KİMİNLE BERABERİZ?

Ehlullah'a sormuşlar; “Neden dualarımız kabul olmuyor?” Demiş ki dil ile yaptığımız dualarda Allah'ım bu musibetlerden beni kurtar der iken amel ile yaptığımız dualar bu bela ve musibet bize yetmedi biraz daha gönder Allah'ım dediğimiz için...

***

Evet, o ehlullah Osman Bedreddin Rahmetullahi aleyh. Bu cevabı vermesinin üzerinden 100 sene geçmesine rağmen değişen pek bir şey olmamış insanlık dünyasın da. Zira musibetler zulümler sıkıntılar daha yoğun bir şekilde Müslümanların üzerine alem-i islamiye'de karabulut gibi devam ediyor. Bilmem saymaya gerek var mı isim isim hangi ülkede hangi ilde hangi Müslümanlara hangi işkence ve zulümler yapılıyor hangisi katlediliyor hangisi sürgüne gönderiliyor hangisine tecavüz ediliyor hangisi alınıp satılıyor ve envai çeşit zulümlerin her türlüsü devam ediyor. Çin zulmü altında ezilen Uygurlar her eve bir Çinli erkek uygulaması ile nesilleri bozulmak dinlerinden koparılmak ve asimile edilmek isteniyor.

***

Dün Arakan bugün Doğu Türkistan öbür gün Suriye, Mısır, Afganistan, Irak, Filistin, Çeçenistan, Azerbaycan başarabilirlerse büyük bir iştah ile Türkiye ve yeryüzünün hangi karış toprağında hangi metrekaresinde nefes alıp veren bir Müslüman var ise ona hayatı zindan etmek, yaşadığına bin pişman etmek için geceli gündüzlü çalışan işkenceci zalim şeytanın canavarlaşmış çocukları geceli gündüzlü müminlere nasıl kan kusturabilirim,  daha fazla nasıl onlara acı çektiririz daha fazla nasıl ağlatıp inletirizin derdiyle gayretteler ve faaliyetteler.
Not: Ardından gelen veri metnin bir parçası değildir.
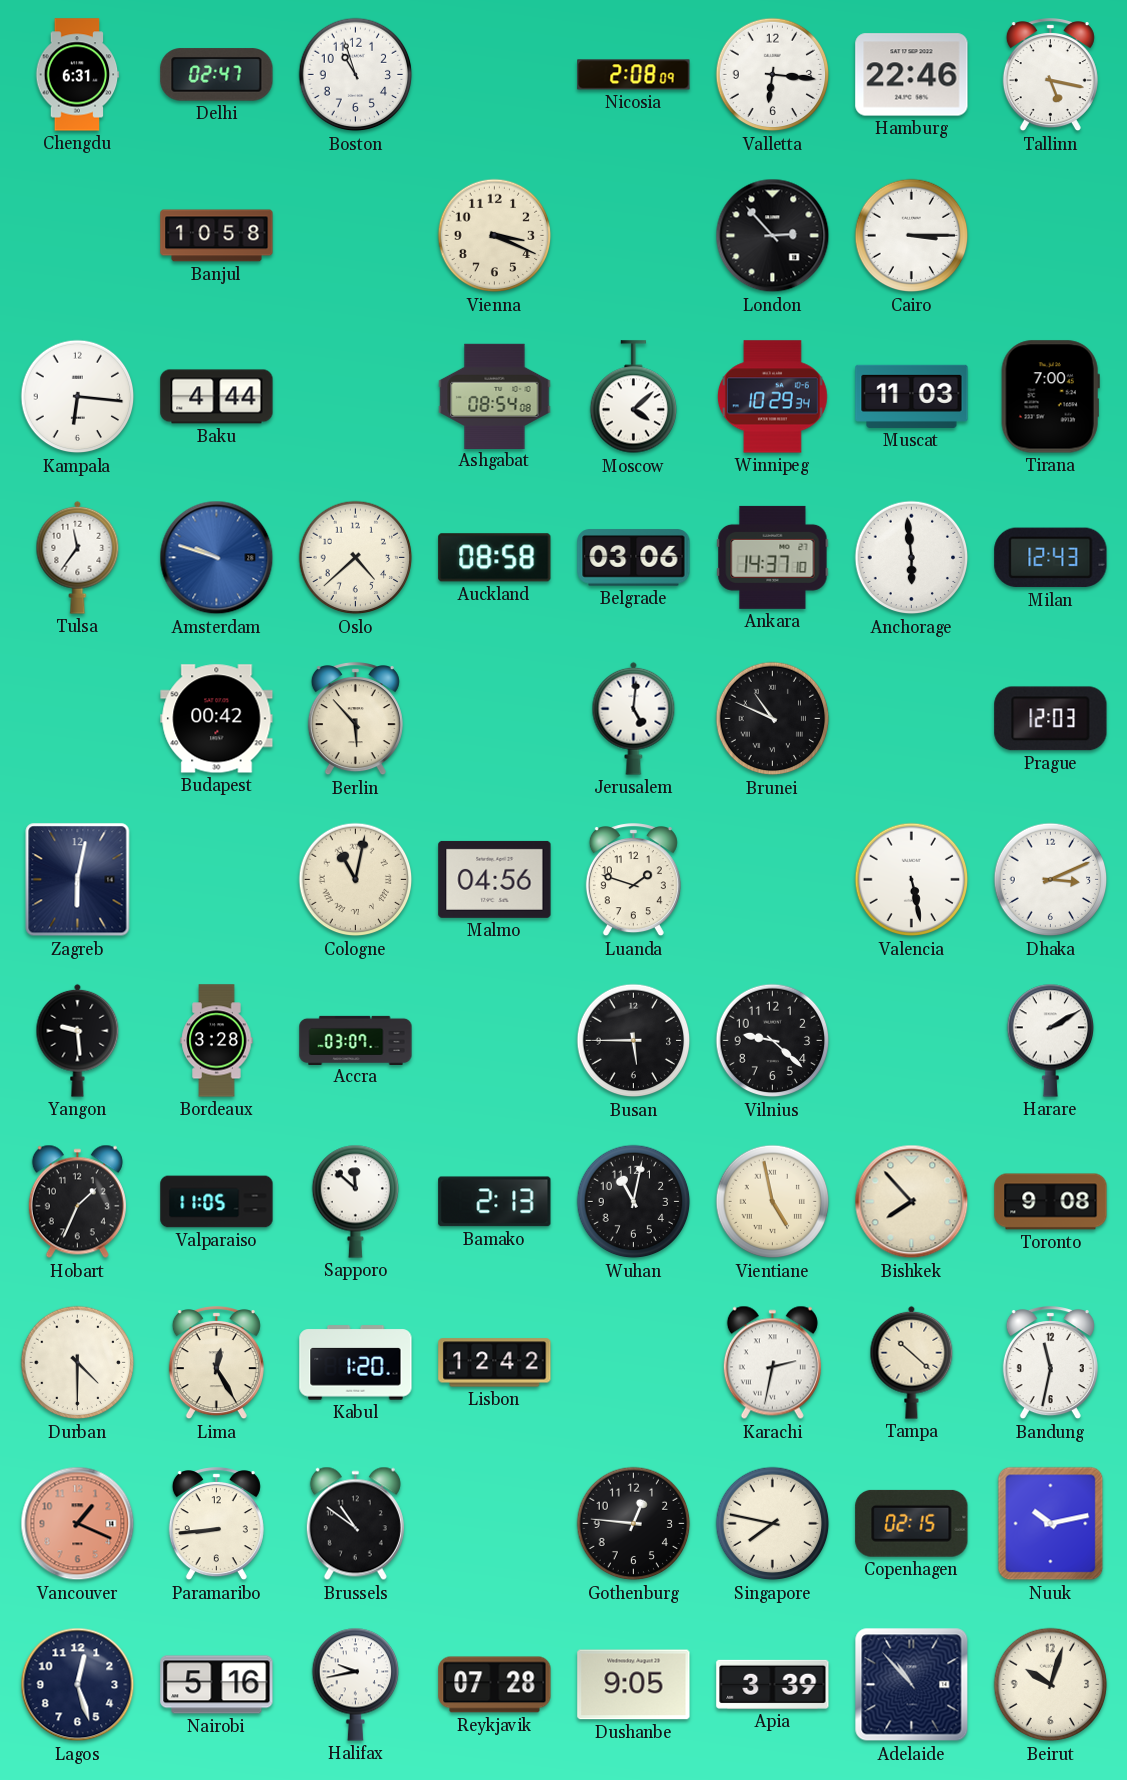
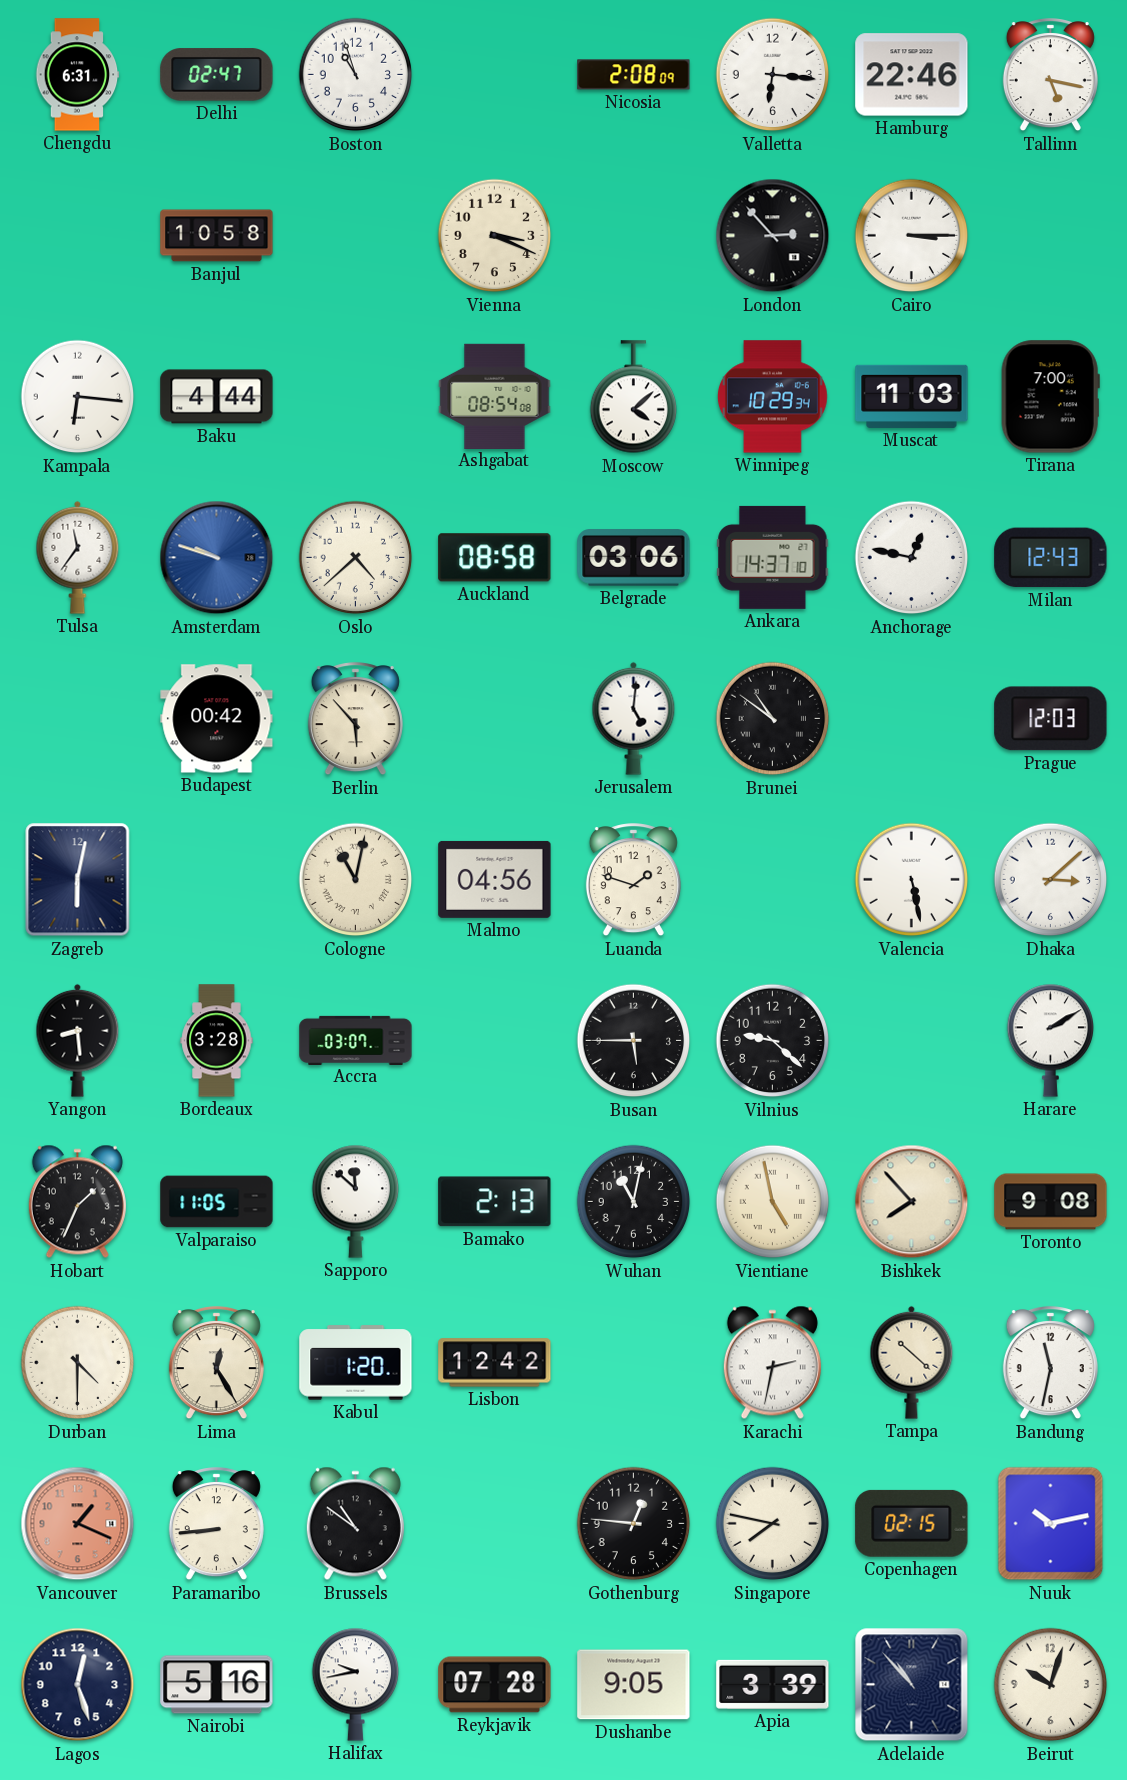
Anchorage: 5:59 -> 12:47
Brunei: 10:49 -> 10:51
Dhaka: 3:11 -> 3:08
Yangon: 9:29 -> 8:29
Peki, bu canavarlar bu kadar hileleriyle zulümleriyle Müslümanların canına ot tıkamak için gayrette iken Müslümanlar ne yapıyor onlar bu durumları yaşarken ne yapıyor işleri güçleri nedir?
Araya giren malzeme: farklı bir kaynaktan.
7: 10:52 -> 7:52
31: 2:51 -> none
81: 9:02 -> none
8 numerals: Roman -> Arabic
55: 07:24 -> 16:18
Amel sahasında duaları yok ellerini kollarını dillerini bağlamışlar sadece seyrediyorlar biraz reytingi olanlarda bunun edebiyatını yapabiliyor. Bize lazım olan ittihad-ı islam için ittifak-ı müminin için gayret göstermiyorlar ve musibet zamanı uzuyor.

***

Sözün özü samimiyetsiz içtensiz ihlassız söylem ve duaların her biri önce onu dillendirenlerden şikâyetçidir. Böyle bir Dünyada o mazlumların kurtuluşu ölmek oluyor. Suriyeli bir yetim çocuğun dediği gibi ölmek istiyorum annem derdi ki cennette yemek yiyebilir cennete gitmek için ölmemiz lazım. Sadece yemek hayali için bile cenneti isteyen ölümü isteyen bir çocuğun psikolojini anlamak için bile kimse empati kuramaz.

***

El Hasıl; Rabb'im ümmeti Muhammedin kurtuluşu için her an bizimle ayetleri ile habibi edibi aleyhisselamın sünnetleriyle hadisleriyle her vesile ve nasihatleri göndererek bizimle. Amel etmediğimiz ayetlerin çilesini ümmetçe çekiyoruz. Amel etmediğimiz hadislerin çilesini ümmetçe çekiyoruz. Bitecek bu zulümler bitecek bu çileler işte…

***

Bediüzzamanca formül; Mevcudiyetimizin hamisi olan İslamiyet’ten elini gevşetme, dört el ile sarıl; yoksa mahvolursun!

***

Daha da mahvolmamak için yanmamak yandırmamak için Muhammed ümmeti olarak hep birlikte Allah'ın kitabına sımsıkı sarılalım o kitabullah etrafında kenetlenelim o vakit bin yıldır İslam’a sancaktarlık eden necip bir Türk milletinin torunları olarak bu zulümleri durdurabilir yangınları söndürebilir yeniden İslam sancaktarı olabiliriz.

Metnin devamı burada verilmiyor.